▶ _Exercise description_: Count the lines in the records below that contain the string "roll", with case counting. Give only the number.

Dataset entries
○ ○ ○ ○

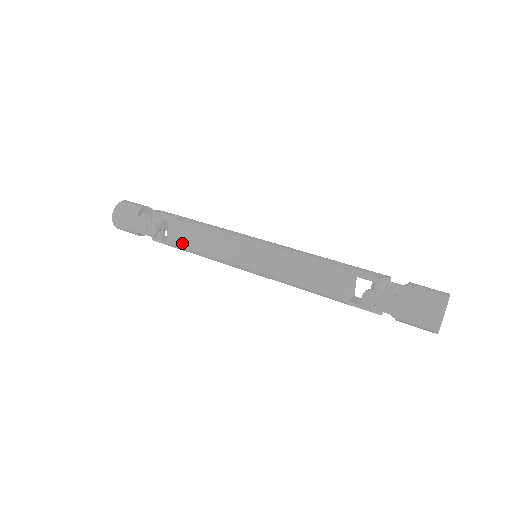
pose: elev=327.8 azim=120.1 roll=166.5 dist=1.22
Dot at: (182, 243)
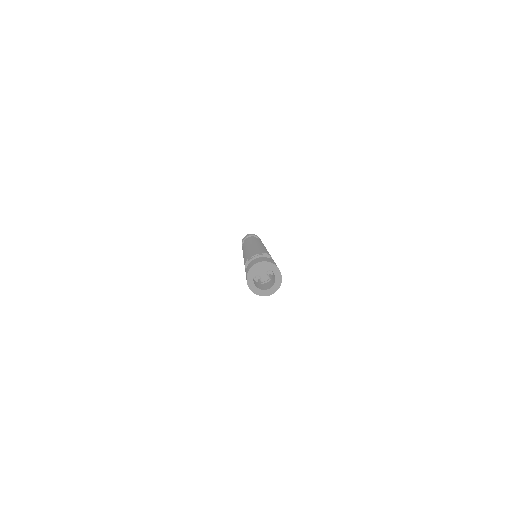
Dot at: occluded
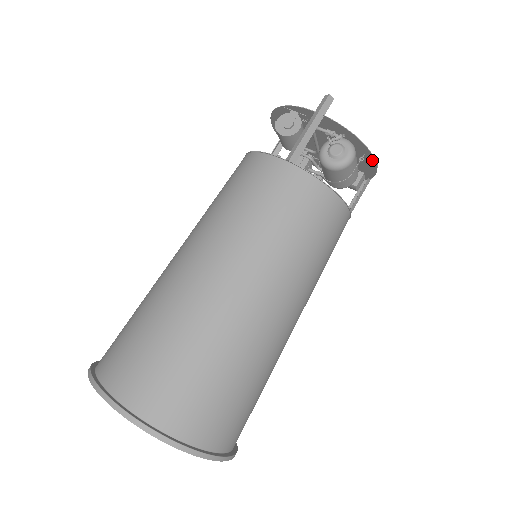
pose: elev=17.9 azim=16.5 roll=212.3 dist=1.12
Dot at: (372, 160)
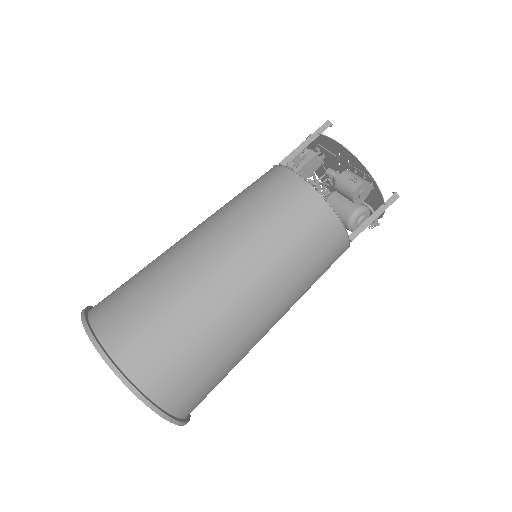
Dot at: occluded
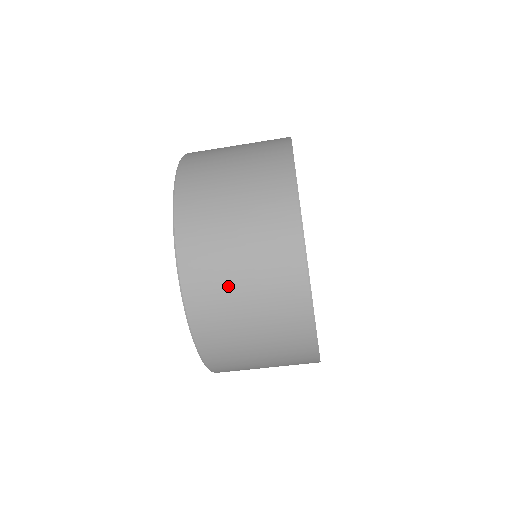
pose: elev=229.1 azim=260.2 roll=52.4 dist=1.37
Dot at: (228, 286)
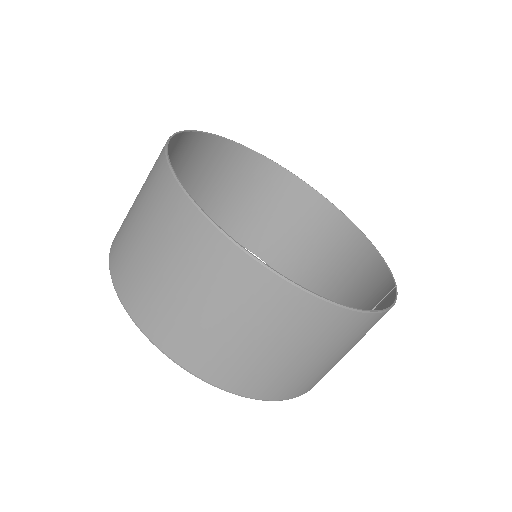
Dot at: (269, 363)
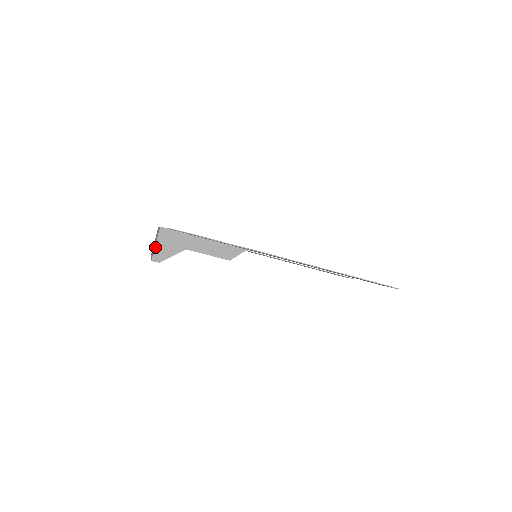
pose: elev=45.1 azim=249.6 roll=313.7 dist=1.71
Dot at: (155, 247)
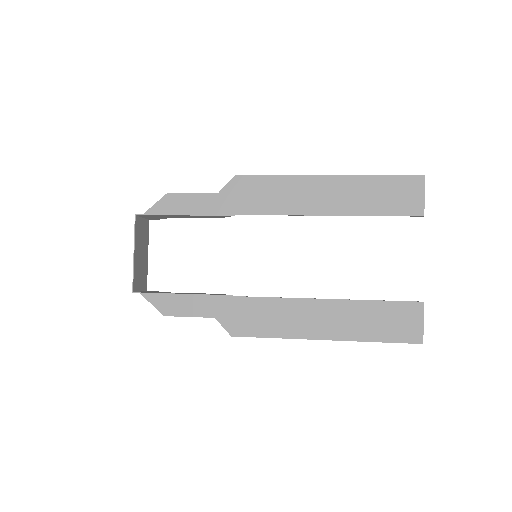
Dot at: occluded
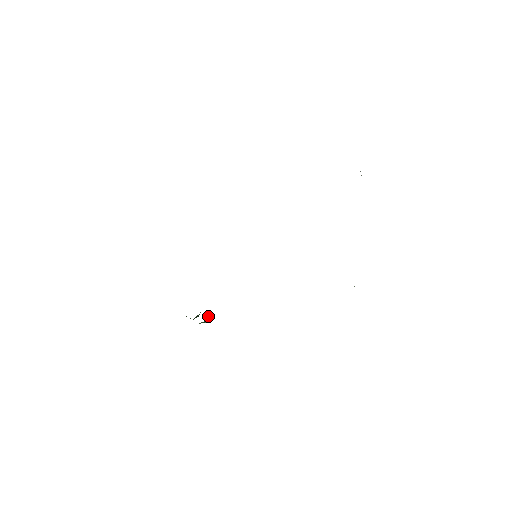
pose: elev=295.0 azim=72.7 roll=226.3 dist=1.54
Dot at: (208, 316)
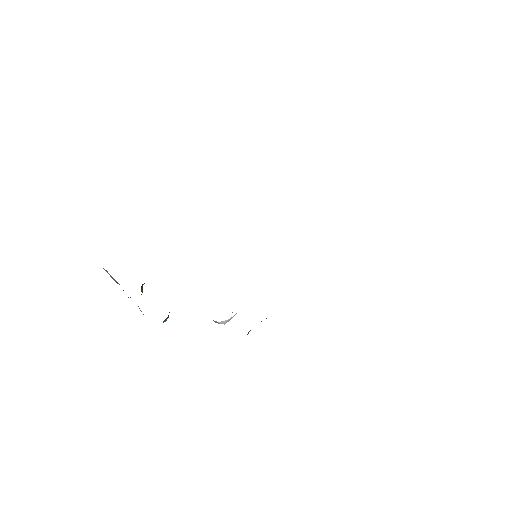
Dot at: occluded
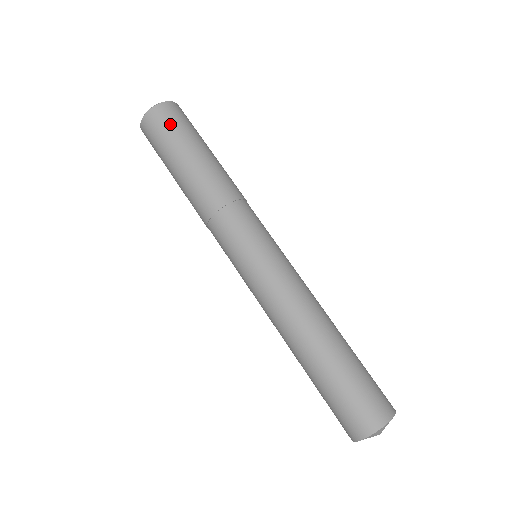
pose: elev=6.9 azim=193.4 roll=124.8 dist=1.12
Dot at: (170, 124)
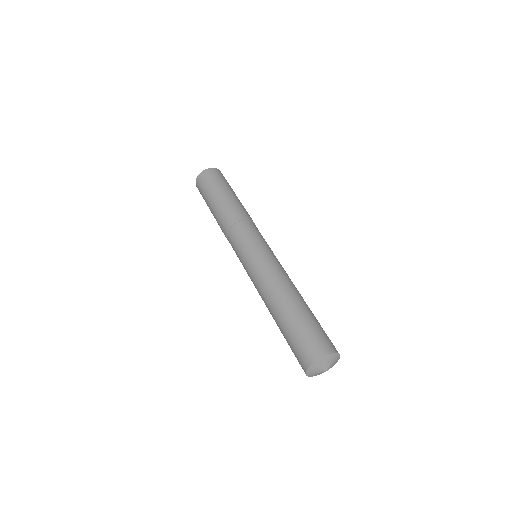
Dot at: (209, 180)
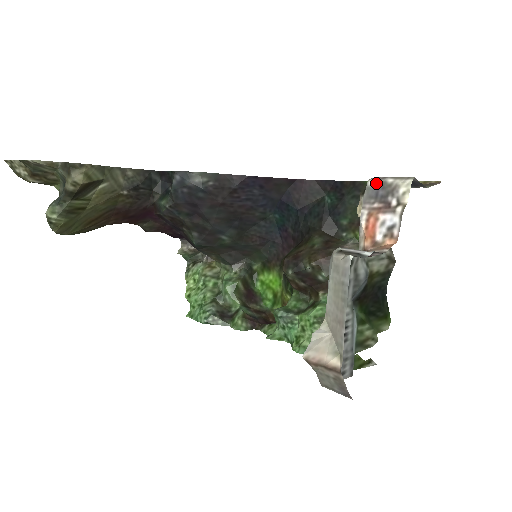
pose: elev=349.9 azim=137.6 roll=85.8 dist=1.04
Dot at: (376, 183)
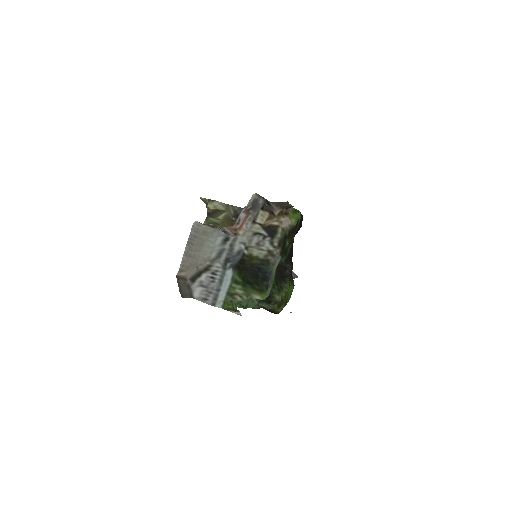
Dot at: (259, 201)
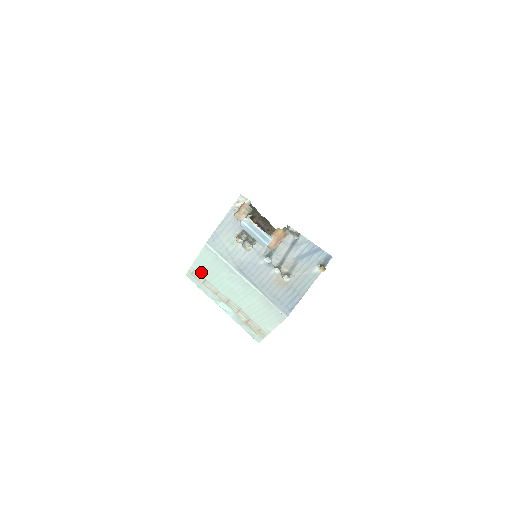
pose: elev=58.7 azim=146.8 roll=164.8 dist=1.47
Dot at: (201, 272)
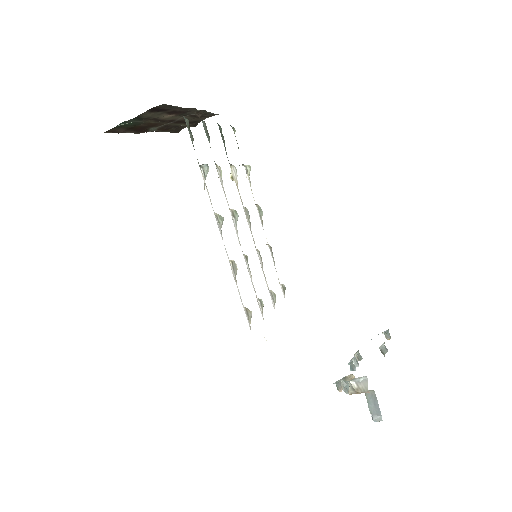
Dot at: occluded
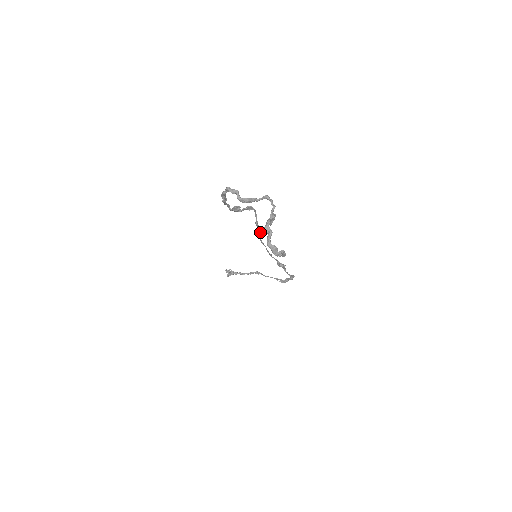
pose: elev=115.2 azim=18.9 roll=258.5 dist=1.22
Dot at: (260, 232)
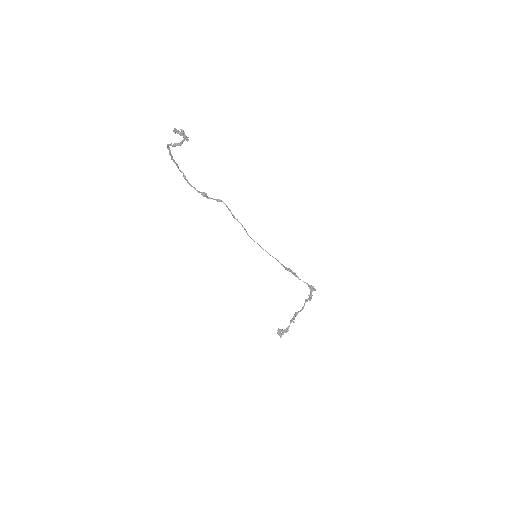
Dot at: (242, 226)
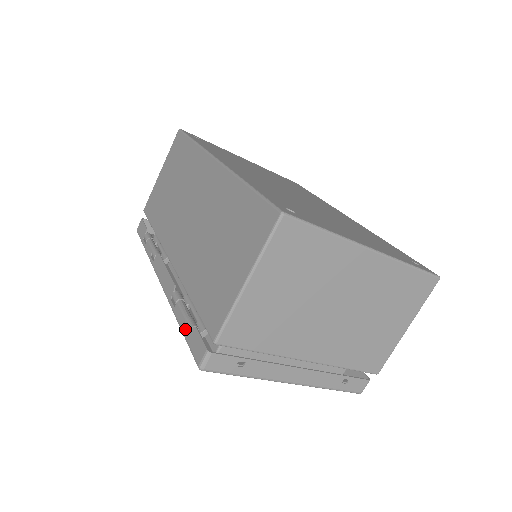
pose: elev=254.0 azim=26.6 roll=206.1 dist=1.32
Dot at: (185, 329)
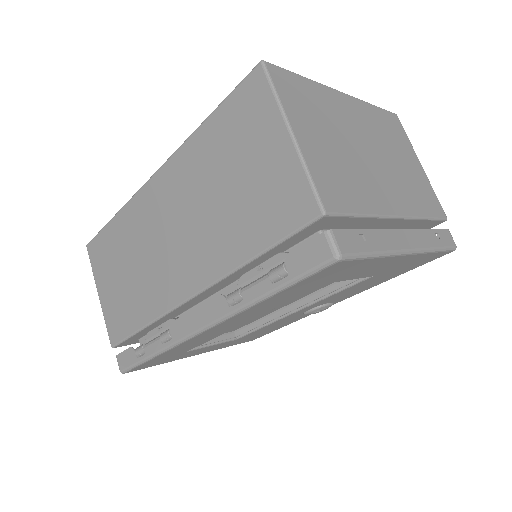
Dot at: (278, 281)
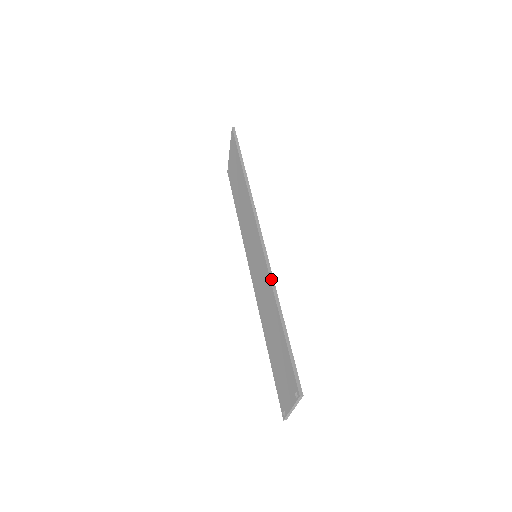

○ ○ ○ ○

▶ _Result of this exercise_: 10